First, this pedal (product page on Devi’s site here) is really, really cool. I could go on for a long time about how cool it is, but I’m going to save a comprehensive writeup for getting off my butt and writing up something for FrugalGuitarist about it, since it is a very affordable pedal compared to the boutique industry in general. Quick blurbs: it has a huge amount of range, I can barely believe it’s a two knob pedal. The Control knob has a MASSIVE impact on what’s going on. There’s a sweet spot for your guitar and setup where it gates at just the right moment and fuzzes up just the right stuff to make it sound really nice and synthy. Before that point, the gate clamps down big time and you barely get any signal through, losing both attack and sustain – a challenging sound to use, but probably useful nonetheless. After that point, it sounds more like a conventional, but very high-gain and full range fuzz, good for lead tones. It also has an incredible amount of volume output, because of an internal structure of cool cascaded boosting stages.
It sounds great DIRECT! How many pedals actually sound awesome direct into a DI or mixer? Not many that I’ve tried, even some which aim to do so. But this pulls it off with aplomb. Very neat pedal, my first Devi Ever pedal. I spoke with her on the phone to discuss getting it and I am really glad I did. Here’s a pic of it, lovely looking thing that recalls the classic Legend of Zelda cartridge from the NES days and gives you a bit of a push mentally toward using it to make old chip-synth sounds with your guitar 🙂
Second, LoudMax (home page for the plugin here) is a great cross-platform, free master limiter VST that enabled me to do something that I had trouble getting my go-to commercial tool to do! First, cross-platform freeware is such a delightful rarity that it deserves comment on that merit alone – but cross-platform suck would still be suck, right, so the fact that this is quite nice indeed makes it a stand-out, easy to use tool that I think more people should be aware of.
In particular, for my usage here, I found this to be really good at treating an exceptionally distorted and processed mix without losing detail in the individual tracks. So, here’s a track combining the really exceptional fuzz pedal run direct, and the really interesting and usable cross-platform free limiter. Hope you like it, it’s outside of my usual idiom but that’s just the way the pedal sounds, it wants you to play it like an instrument and so you kind of do.
This mix is SMASHED. On purpose. The stereo field exists because of the smashing, the panning of the drums, and some stereo effects that do a neat thing. Dynamic range is approximately ~0.1db or so.

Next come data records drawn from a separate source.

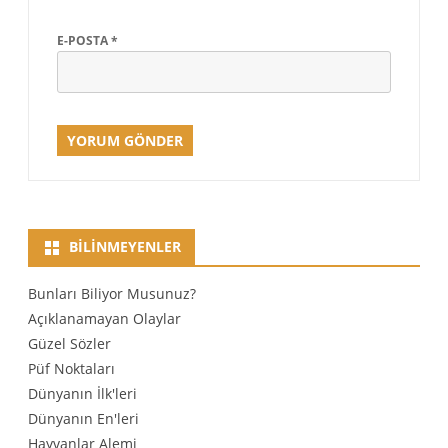
E-POSTA
*
BILINMEYENLER
Bunları Biliyor Musunuz?
Açıklanamayan Olaylar
Güzel Sözler
Püf Noktaları
Dünyanın İlk'leri
Dünyanın En'leri
Hayvanlar Alemi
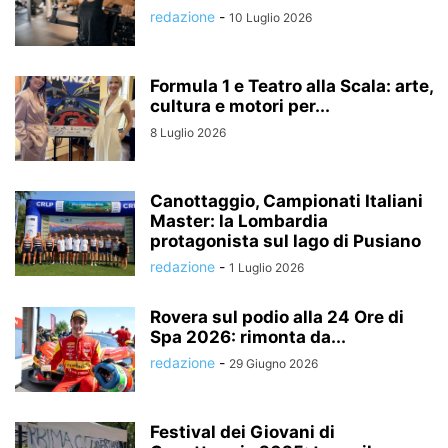
redazione
-
10 Luglio 2026
Formula 1 e Teatro alla Scala: arte,
cultura e motori per...
8 Luglio 2026
Canottaggio, Campionati Italiani
Master: la Lombardia
protagonista sul lago di Pusiano
redazione
-
1 Luglio 2026
Rovera sul podio alla 24 Ore di
Spa 2026: rimonta da...
redazione
-
29 Giugno 2026
Festival dei Giovani di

Two things, EZdrummer twisted kit with Auraplugs freestortion GE Fuzz on it at a 40/60 mix, and my guitar into a Devi Ever Bit: Legend of Fuzz pedal direct into AT3 (amp and cab bypassed) with some carefully tuned effects and a multi-tap delay (two, in this case) to achieve a pretty precise sound. The limiting is really important to the track, because it has to very substantially control the interaction between the guitar track and its stereo effects and the drum track’s panning. Without it, it wouldn’t sound varied, it’d sound pretty samey – with the limiting smashing things right, the stereo field is much more complex, really turned out better than I could have hoped.
I’m posting the clip here because Loudmax kicked butt for me. I was having trouble getting my go-to limiter, T-Racks 3 Deluxe’s Brickwall Limiter, to do the trick. It was wanting to pump in a way that obscured the drums more than I wanted even in the advanced and saturation modes. I knew that none of my other limiters would really do what I wanted (TBT Pocket Limiter and Tube Limiter are two I use a lot on individual tracks to catch peaks, but I don’t like their behavior on a busy mix). So, I figured I’d try the new-to-me tool out to see how it would perform. I threw Loudmax on it and within about 30 seconds had it sounding exactly like I wanted it to just by adjusting the two sliders for a thorough crushing. Really had a kind of “magic button” effect, it just did exactly what I wanted right away. Very cool.
That said… It won’t replace the T-Racks 3 Brickwall Limiter for most of my stuff because I usually want to preserve dynamics and just prevent any stray peaks, which the T-Racks 3 Limiter does exceptionally well. Even for less dynamic material that I want loud but not too crushed, I like how the Clean and Saturation modes do different but equally impressive things. The TR3 Deluxe Brickwall Limiter just kind of “handles” the limiting all on its own. So this isn’t me saying “ditch commercial software, you’ll only ever need this freeware tool!”
But there’s something really, really cool going on with LoudMax and I definitely intend for it to be part of my tool kit in the future, especially when I am working with heavily distorted and crushed material and trying to achieve a specific sound. I like its behavior at the edge of what’s advisable and beyond. I look forward to playing around with it more to see how it behaves when things are less slammed. I figure if it can handle abuse, it probably does well with “use.”